第二十二章その1
ダリアの機嫌は暫く直らなかった。
「全くタローは。なんどこうも女が同行者に増えるのだ?おかしいのだ。タローの悪いところなのだ。」
ぶつぶつ文句言ってるけど、聞こえてるからね?
「まぁでもそこが勇者のいいところじゃん?」
相変わらず頭の後ろに腕を組みながらチラコンチネがダリアに言う。
「女ったらしって言うかさ、変な魅力があるんだよ。」
「だから私たちも従ったわけです。力がないところもいいですよね?」
ワチワヌイもチラコンチネに同意した。
「それは認めるのだ。守りたくなるというかなんか不思議な気持ちにさせるのがタローなのだ。」
ダリアも頷いた。
「はぁティムよ。俺の味方はお前だけだ。男同士仲良くやろうな。」
ティムの背中に乗りながら呟くと、前を歩いて先行していたダリア・チラコンチネ・ワチワヌイの3人が立ち止まってこちらを振り向いた。
「何を言っているのだ?タローは。」
え?何が?
「勇者様。ティムは女の子ですよ?」
懐からタイニーが指摘する。
「え?そうなの?」
思わずティムに訊ねる。
ティムは、ぐるると鳴きながら頷いた。
男はワイ1人かよ!
「ほんっと勇者って女に好かれるよね。」
にひひと笑いながらチラコンチネがからかう。
「タローは本当にバカなのだ。
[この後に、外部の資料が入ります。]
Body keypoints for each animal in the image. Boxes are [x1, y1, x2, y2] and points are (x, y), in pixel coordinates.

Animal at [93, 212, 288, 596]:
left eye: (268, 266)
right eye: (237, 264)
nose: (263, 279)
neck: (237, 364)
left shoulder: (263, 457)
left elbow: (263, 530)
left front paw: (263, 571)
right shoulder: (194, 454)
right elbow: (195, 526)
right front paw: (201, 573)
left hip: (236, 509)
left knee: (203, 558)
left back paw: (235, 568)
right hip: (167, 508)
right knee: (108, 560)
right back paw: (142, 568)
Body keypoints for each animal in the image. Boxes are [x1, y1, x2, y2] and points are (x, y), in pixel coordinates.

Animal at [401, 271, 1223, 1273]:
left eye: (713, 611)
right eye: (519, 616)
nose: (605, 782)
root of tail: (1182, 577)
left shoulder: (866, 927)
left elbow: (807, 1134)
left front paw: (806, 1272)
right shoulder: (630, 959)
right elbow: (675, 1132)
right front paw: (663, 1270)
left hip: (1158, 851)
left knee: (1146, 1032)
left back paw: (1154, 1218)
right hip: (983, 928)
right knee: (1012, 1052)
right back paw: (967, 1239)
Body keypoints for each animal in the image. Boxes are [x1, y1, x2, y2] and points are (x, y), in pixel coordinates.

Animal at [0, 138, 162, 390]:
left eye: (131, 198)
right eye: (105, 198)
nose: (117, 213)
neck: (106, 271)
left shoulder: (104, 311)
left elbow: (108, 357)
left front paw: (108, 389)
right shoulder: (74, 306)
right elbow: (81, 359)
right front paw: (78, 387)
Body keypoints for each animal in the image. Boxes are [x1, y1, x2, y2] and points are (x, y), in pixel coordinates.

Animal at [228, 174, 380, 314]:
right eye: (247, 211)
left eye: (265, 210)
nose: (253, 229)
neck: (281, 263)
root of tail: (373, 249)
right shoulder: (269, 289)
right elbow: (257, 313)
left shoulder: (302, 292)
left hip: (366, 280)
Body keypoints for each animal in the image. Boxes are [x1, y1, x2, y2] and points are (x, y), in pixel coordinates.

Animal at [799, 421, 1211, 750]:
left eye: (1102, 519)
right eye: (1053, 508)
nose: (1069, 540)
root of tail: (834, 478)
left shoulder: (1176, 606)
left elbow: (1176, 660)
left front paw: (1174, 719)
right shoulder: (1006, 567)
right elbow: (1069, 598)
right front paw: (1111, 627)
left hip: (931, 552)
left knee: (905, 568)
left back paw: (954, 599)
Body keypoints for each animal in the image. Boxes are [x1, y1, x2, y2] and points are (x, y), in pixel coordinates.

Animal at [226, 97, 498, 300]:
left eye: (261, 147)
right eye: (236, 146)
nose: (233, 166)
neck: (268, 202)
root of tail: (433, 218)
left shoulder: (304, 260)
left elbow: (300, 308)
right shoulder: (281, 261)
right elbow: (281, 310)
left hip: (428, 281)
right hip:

」
ぷいっとダリアが前に向き直る。
まぁまぁとチラコンチネが慰めている。
そんなことをしている内に、目の前に機械の残骸が転がる世界が広がってきた。
ライフラインなんて何にもなさそうな、とても人が住めそうもない世界。
ここが――
「機械族の住む世界…<廃屋の街>よ…」
チラコンチネがワイに言う。
「気を付けてください。機械さんは他の種族に即攻撃を仕掛けてきます。」
タイニーが注意する。
「しかも話が通じないんですよ。」
ワチワヌイが機械族のテリトリーに入ろうとしたダリアを止めながら言う。
「関係ないのだ!攻撃を仕掛けてくるなら返り討ちにするだけなのだ。」
それができるのは、魔族の君だけだよ。
やれやれとワイはそっとため息をつく。
「あぁ!」
なるほどとチラコンチネが手を叩く。
あぁ!じゃないよ!
穏便にいこうよ。
「ナニモノダ。」
有刺鉄線で作られた門の前で、待ち構えていた機械の兵士が声を掛けてきた。
なんかSFの機械が反乱を起こす映画を彷彿とさせるな。
「ダリアなのだ!機械族に仲間になってもらいに来たのだ。」
ダメだこいつは!
「ダリアトイウナニキキオボエガアル。ツイテコイ。」
いいのかよ!
それにしても名前に聞き覚えがあるって、やっぱりダリアとブッドレア魔族は、人族以外から好かれていたんだな。